Now we can calculate the sparse BM25 matrix of each language as well as the corresponding vocabulary, for k1 equal to 1,8 as frequency saturation term.

In [None]:
# Create the bm25 sparse matrix for English
avgdl_en = sum(doc_len_dict_en.values())/len(doc_len_dict_en)
bm25_matrix_en, bm25_vocabulary_en = create_bm25_sparse_matrix(corpus_en, doc_len_dict_en, idf_dict_en, b=0.75, k1=1.8, avgdl=avgdl_en)

# Save the bm25 matrix and vocabulary
sp.save_npz('Data/bm25_matrix_en.npz', bm25_matrix_en)
pd.to_pickle(bm25_vocabulary_en, 'Data/bm25_vocabulary_en.pkl')

In [None]:
# Create the bm25 sparse matrix for French
avgdl_fr = sum(doc_len_dict_fr.values())/len(doc_len_dict_fr)
bm25_matrix_fr, bm25_vocabulary_fr = create_bm25_sparse_matrix(corpus_fr, doc_len_dict_fr, idf_dict_fr, b=0.75, k1=1.8, avgdl=avgdl_fr)

# Save the bm25 matrix and vocabulary
sp.save_npz('Data/bm25_matrix_fr.npz', bm25_matrix_fr)
pd.to_pickle(bm25_vocabulary_fr, 'Data/bm25_vocabulary_fr.pkl')

In [None]:
# Create the bm25 sparse matrix for German
avgdl_de = sum(doc_len_dict_de.values())/len(doc_len_dict_de)
bm25_matrix_de, bm25_vocabulary_de = create_bm25_sparse_matrix(corpus_de, doc_len_dict_de, idf_dict_de, b=0.75, k1=1.8, avgdl=avgdl_de)

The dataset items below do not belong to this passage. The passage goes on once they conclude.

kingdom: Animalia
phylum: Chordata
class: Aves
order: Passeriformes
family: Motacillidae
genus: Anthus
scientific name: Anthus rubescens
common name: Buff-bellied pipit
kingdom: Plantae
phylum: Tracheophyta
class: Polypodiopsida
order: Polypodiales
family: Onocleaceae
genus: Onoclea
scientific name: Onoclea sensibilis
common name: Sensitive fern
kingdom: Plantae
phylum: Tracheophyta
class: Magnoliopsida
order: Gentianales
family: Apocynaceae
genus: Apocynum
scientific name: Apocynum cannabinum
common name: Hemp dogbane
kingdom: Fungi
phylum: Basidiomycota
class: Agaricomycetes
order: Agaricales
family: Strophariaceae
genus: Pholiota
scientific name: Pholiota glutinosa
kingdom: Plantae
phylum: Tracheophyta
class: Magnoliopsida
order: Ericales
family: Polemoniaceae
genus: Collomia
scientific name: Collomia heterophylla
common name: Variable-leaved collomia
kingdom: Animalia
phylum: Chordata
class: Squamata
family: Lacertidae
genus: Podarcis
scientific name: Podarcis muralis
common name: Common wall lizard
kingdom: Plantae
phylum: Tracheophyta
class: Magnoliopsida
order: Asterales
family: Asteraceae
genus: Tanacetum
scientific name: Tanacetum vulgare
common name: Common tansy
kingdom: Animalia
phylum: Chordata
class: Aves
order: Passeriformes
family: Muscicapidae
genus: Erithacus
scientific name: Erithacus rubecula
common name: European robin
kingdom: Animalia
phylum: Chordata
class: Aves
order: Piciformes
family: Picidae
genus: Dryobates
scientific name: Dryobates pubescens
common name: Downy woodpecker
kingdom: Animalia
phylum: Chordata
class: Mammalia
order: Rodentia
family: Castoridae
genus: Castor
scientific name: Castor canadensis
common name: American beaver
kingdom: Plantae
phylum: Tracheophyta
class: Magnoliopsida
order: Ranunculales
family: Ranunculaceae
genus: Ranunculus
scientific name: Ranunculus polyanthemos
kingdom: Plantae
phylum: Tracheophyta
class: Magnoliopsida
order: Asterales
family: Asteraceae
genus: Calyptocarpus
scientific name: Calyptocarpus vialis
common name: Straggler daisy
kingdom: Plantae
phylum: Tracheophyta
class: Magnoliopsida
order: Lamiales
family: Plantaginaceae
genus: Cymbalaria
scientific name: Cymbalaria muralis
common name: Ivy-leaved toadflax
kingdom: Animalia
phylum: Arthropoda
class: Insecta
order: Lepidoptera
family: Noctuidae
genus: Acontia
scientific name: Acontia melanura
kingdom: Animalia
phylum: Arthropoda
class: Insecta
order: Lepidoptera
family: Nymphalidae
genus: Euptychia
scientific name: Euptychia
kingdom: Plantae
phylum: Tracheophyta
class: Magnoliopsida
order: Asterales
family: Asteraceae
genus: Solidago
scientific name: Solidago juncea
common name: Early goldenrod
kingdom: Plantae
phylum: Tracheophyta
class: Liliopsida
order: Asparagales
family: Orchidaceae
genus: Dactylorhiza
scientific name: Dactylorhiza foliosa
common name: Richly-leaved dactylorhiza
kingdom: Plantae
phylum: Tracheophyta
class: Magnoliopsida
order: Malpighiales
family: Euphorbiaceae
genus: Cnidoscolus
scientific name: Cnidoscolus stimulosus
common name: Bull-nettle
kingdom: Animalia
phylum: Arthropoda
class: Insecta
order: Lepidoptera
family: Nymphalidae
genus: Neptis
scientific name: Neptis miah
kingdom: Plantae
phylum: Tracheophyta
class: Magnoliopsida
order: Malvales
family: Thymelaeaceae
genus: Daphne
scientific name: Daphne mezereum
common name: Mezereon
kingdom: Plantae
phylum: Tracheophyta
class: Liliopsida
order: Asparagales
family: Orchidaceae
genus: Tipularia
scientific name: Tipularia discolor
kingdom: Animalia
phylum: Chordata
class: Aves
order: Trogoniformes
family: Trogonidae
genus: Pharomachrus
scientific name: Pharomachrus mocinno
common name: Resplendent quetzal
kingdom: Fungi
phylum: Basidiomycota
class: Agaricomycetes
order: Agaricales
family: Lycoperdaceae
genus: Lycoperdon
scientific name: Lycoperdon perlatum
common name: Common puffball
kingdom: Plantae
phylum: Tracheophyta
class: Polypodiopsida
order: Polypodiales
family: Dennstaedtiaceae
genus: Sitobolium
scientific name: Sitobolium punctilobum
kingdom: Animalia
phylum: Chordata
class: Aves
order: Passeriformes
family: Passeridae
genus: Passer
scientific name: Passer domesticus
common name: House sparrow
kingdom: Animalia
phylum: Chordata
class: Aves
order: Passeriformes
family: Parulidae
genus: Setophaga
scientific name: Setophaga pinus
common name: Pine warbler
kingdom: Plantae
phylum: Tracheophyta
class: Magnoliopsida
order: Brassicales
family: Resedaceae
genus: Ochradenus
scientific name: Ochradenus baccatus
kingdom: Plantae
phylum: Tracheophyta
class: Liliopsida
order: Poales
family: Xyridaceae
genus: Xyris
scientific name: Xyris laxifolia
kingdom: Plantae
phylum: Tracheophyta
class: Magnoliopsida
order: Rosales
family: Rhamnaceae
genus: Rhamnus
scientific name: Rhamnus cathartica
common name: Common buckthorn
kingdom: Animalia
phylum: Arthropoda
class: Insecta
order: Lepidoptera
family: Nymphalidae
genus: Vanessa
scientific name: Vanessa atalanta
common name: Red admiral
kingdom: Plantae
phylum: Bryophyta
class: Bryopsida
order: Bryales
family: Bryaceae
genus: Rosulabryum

# Save the bm25 matrix and vocabulary
sp.save_npz('Data/bm25_matrix_de.npz', bm25_matrix_de)
pd.to_pickle(bm25_vocabulary_de, 'Data/bm25_vocabulary_de.pkl')

In [None]:
# Create the bm25 sparse matrix for Spanish
avgdl_es = sum(doc_len_dict_es.values())/len(doc_len_dict_es)
bm25_matrix_es, bm25_vocabulary_es = create_bm25_sparse_matrix(corpus_es, doc_len_dict_es, idf_dict_es, b=0.75, k1=1.8, avgdl=avgdl_es)

# Save the bm25 matrix and vocabulary
sp.save_npz('Data/bm25_matrix_es.npz', bm25_matrix_es)
pd.to_pickle(bm25_vocabulary_es, 'Data/bm25_vocabulary_es.pkl')

In [None]:
# Create the bm25 sparse matrix for Italian
avgdl_it = sum(doc_len_dict_it.values())/len(doc_len_dict_it)
bm25_matrix_it, bm25_vocabulary_it = create_bm25_sparse_matrix(corpus_it, doc_len_dict_it, idf_dict_it, b=0.75, k1=1.8, avgdl=avgdl_it)

# Save the bm25 matrix and vocabulary
sp.save_npz('Data/bm25_matrix_it.npz', bm25_matrix_it)
pd.to_pickle(bm25_vocabulary_it, 'Data/bm25_vocabulary_it.pkl')

In [None]:
# Create the bm25 sparse matrix for Arabic
avgdl_ar = sum(doc_len_dict_ar.values())/len(doc_len_dict_ar)
bm25_matrix_ar, bm25_vocabulary_ar = create_bm25_sparse_matrix(corpus_ar, doc_len_dict_ar, idf_dict_ar, b=0.75, k1=1.8, avgdl=avgdl_ar)

# Save the bm25 matrix and vocabulary
sp.save_npz('Data/bm25_matrix_ar.npz', bm25_matrix_ar)
pd.to_pickle(bm25_vocabulary_ar, 'Data/bm25_vocabulary_ar.pkl')

In [None]:
# Create the bm25 sparse matrix for Korean
avgdl_ko = sum(doc_len_dict_ko.values())/len(doc_len_dict_ko)
bm25_matrix_ko, bm25_vocabulary_ko = create_bm25_sparse_matrix(corpus_ko, doc_len_dict_ko, idf_dict_ko, b=0.75, k1=1.8, avgdl=avgdl_ko)

# Save the bm25 matrix and vocabulary
sp.save_npz('Data/bm25_matrix_ko.npz', bm25_matrix_ko)
pd.to_pickle(bm25_vocabulary_ko, 'Data/bm25_vocabulary_ko.pkl')

The calculations we performed will serve as the basis for several critical tasks during document retrieval and similarity analysis in the next steps of our project.